* _Directions for this task_
Wherever the string "ankle" turns up in the data, copy the whole line.
■ ■ ■
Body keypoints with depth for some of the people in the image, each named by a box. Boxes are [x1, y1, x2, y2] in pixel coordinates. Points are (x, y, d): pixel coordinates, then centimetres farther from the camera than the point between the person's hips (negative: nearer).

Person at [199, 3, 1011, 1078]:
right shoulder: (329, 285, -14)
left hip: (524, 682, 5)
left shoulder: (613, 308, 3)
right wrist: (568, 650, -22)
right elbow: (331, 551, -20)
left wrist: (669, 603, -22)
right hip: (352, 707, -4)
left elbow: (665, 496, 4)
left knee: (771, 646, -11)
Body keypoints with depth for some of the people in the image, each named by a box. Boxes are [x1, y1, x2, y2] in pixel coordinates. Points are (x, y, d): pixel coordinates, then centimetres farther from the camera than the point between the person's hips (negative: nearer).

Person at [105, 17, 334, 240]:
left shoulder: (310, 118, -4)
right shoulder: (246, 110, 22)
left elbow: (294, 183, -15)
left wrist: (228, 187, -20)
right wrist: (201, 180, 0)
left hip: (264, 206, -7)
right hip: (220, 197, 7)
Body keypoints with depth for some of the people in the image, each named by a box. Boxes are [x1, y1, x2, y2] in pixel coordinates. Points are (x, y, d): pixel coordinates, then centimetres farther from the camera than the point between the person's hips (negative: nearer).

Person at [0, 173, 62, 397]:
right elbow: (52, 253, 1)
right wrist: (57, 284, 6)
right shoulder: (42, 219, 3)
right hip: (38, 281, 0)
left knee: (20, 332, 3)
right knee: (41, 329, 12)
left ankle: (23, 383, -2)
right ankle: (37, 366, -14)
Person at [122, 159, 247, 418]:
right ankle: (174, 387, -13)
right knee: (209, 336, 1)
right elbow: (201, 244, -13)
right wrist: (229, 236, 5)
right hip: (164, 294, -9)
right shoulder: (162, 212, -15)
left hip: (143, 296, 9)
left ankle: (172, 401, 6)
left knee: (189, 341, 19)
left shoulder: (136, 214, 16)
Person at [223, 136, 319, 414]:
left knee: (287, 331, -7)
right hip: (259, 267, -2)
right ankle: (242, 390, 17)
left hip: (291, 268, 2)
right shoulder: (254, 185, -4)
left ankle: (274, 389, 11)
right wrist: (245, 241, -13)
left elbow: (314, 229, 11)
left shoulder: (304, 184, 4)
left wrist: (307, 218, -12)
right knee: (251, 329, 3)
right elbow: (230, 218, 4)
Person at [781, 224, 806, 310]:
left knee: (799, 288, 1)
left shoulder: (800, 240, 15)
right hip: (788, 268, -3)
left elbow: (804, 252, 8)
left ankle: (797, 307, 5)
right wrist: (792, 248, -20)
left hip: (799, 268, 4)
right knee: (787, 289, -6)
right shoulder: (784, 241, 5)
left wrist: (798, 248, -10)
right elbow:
■ ■ ■
* _Answer box_
left ankle: (23, 383, -2)
right ankle: (37, 366, -14)
right ankle: (174, 387, -13)
left ankle: (172, 401, 6)
right ankle: (242, 390, 17)
left ankle: (274, 389, 11)
left ankle: (797, 307, 5)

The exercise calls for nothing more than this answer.